From the programming guide: Memory copies from host to device of a memory block of 64 KB or less happen asynchronously.
Doesn’t this type of behavior have a lot of potential for surprises? And what’s the advantage of making such an exception for small host-to-device copies as opposed to larger copies or copies from device to host?
It has been a long time since I have dealt with driver details, txbob can probably provide a more authoritative answer. I think the description in the Programming Guide is a tad misleading.
As far as I recall, what is happening is that these small host->device copies are performed by stuffing the data to be transferred into the GPU input queue. So the host data is grabbed synchronously to the host thread as with regular host->device copies. As seen by the host thread, the data is delivered asynchronously to the GPU, just as kernel launch commands are delivered asynchronously. Since the data is transported in-order with kernel launches via the same queue, there are no data dependency issues with a subsequent kernel that consumes the copied data.
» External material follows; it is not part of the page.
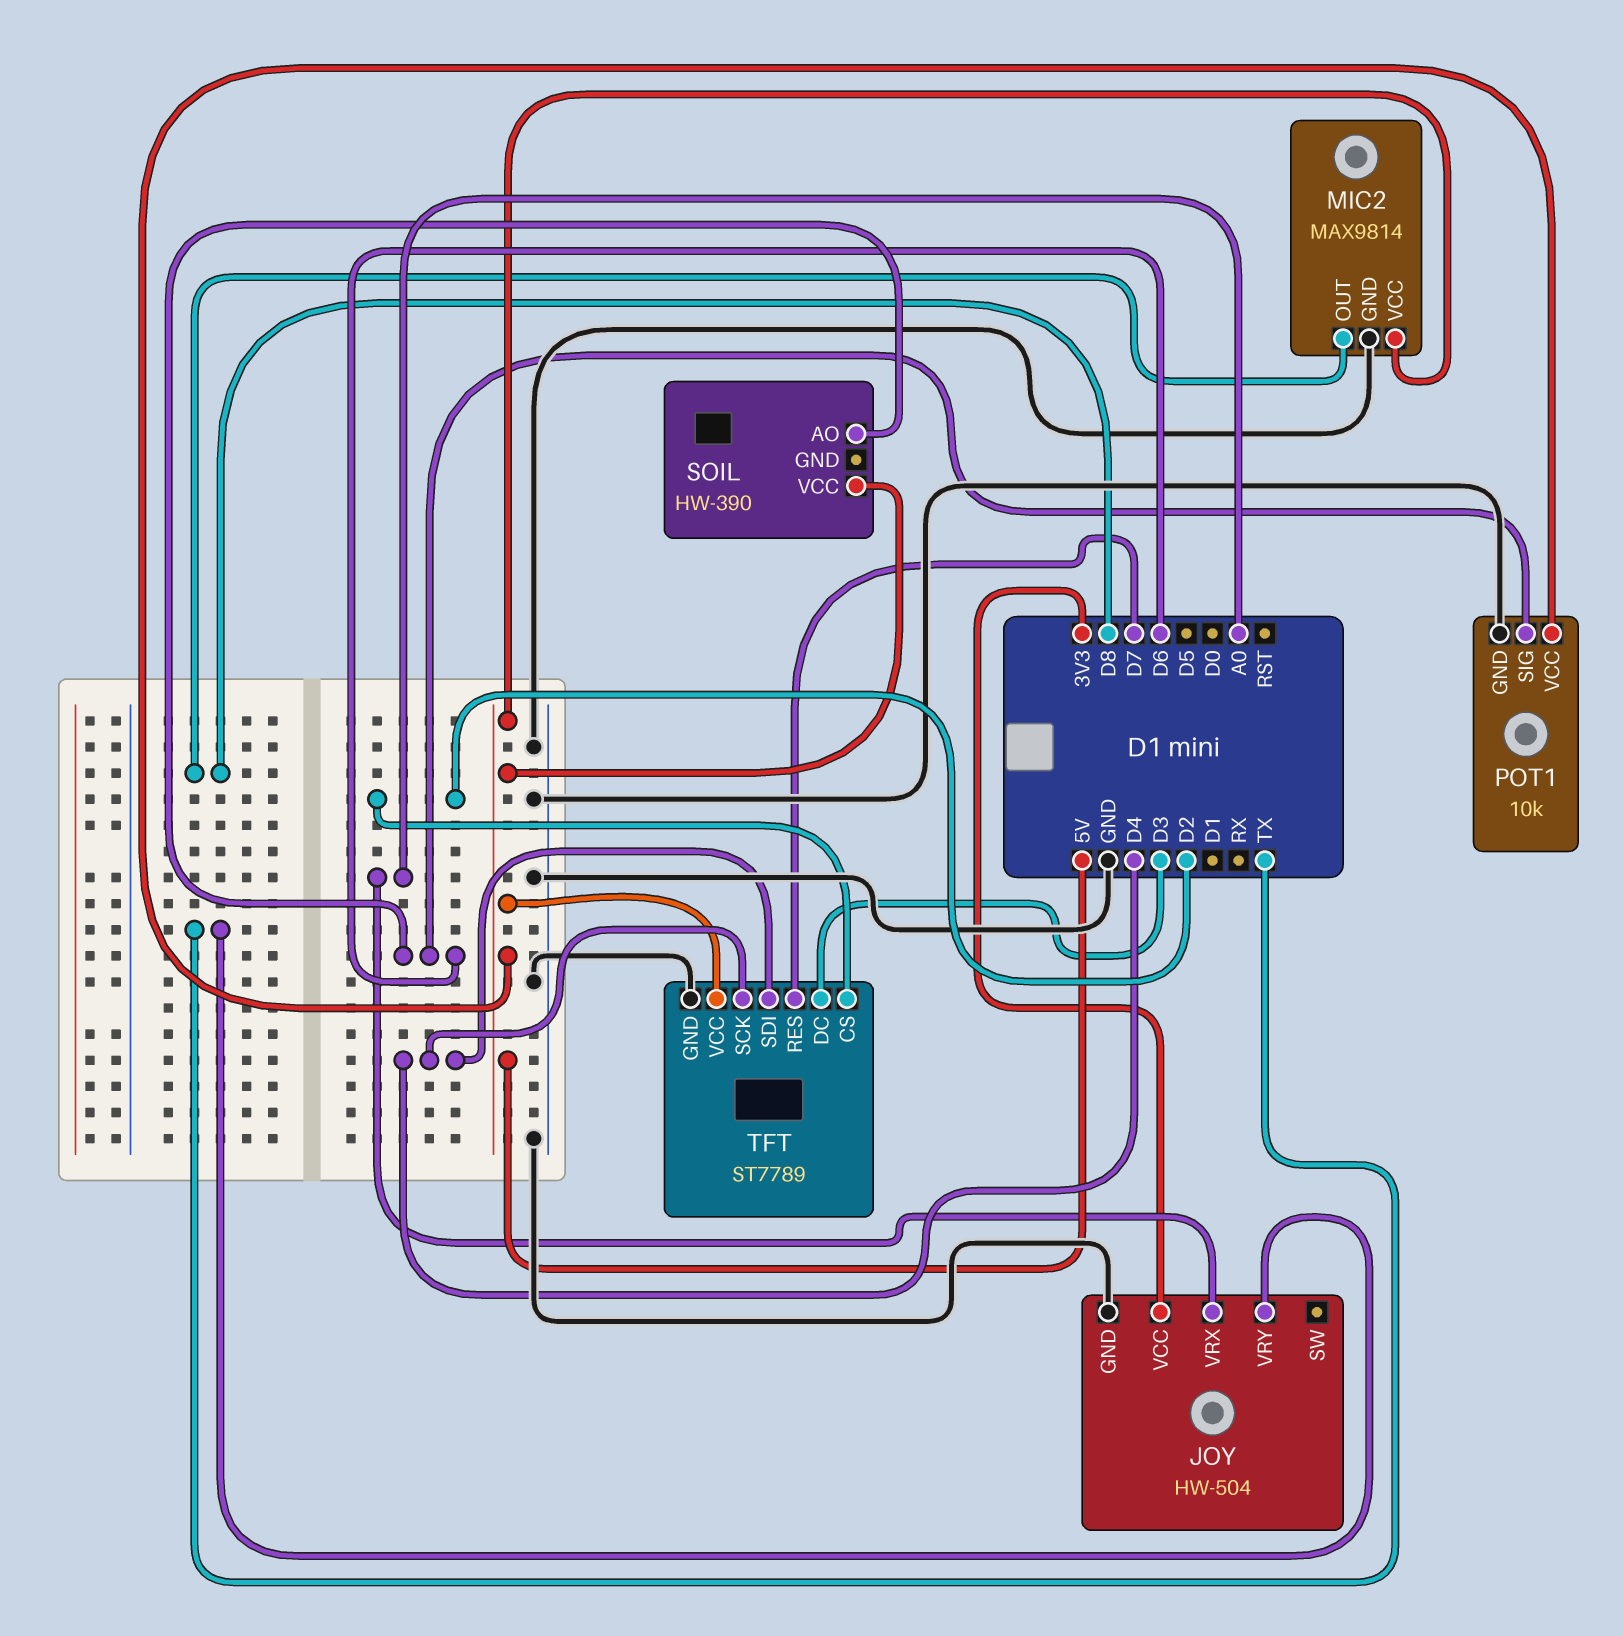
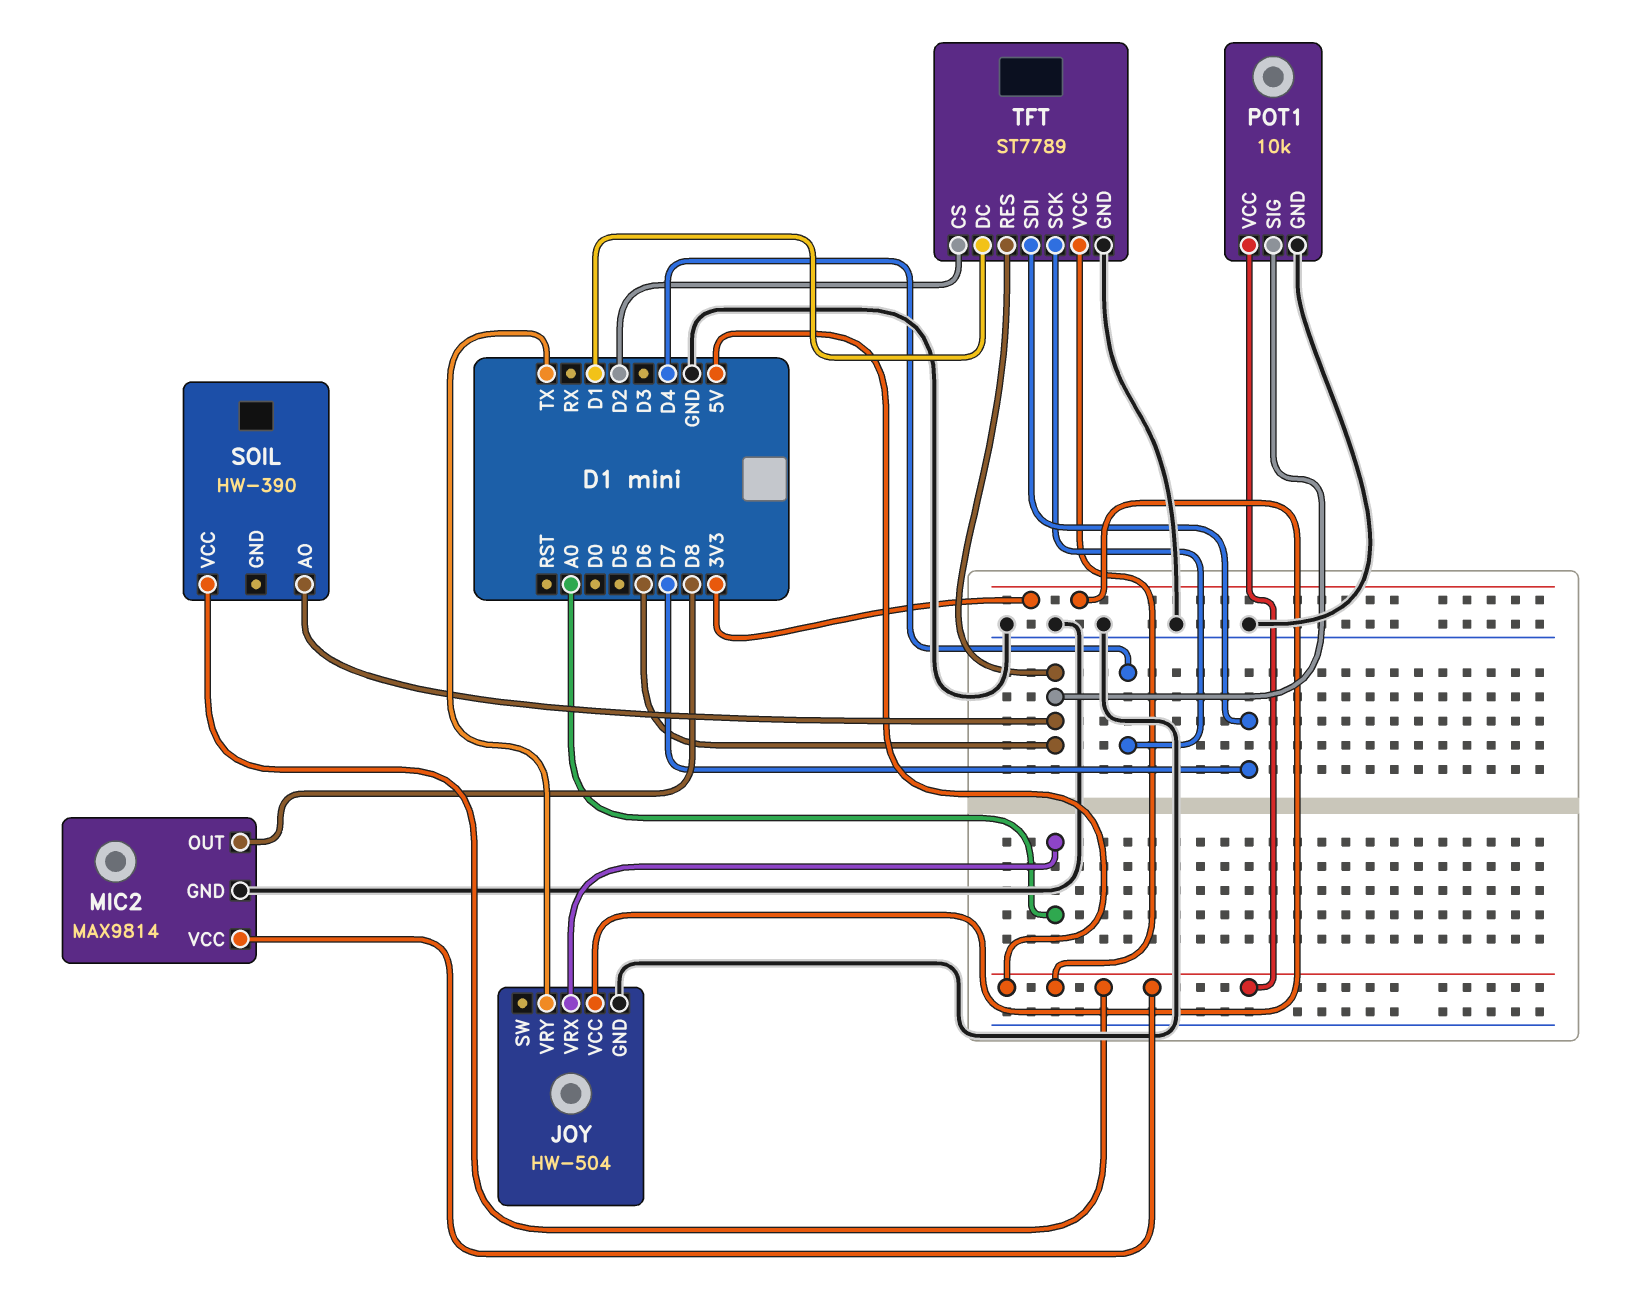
TFT pin DC: D3 -> D1
TFT pin RES: D7 -> D6
TFT pin SDI: D4 -> D7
That is, as seen by kernels executing on the GPU, the arrival of the transferred data is synchronous.
So everything behaves like one would expect based on the CUDA programming model (no races) and what the guide describes is purely an implementation detail. As I recall this mechanism (data transport through GPU input queue) gives a significant performance boost for small data transfers by reducing latency and driver overhead.
Thanks very much for the explanation!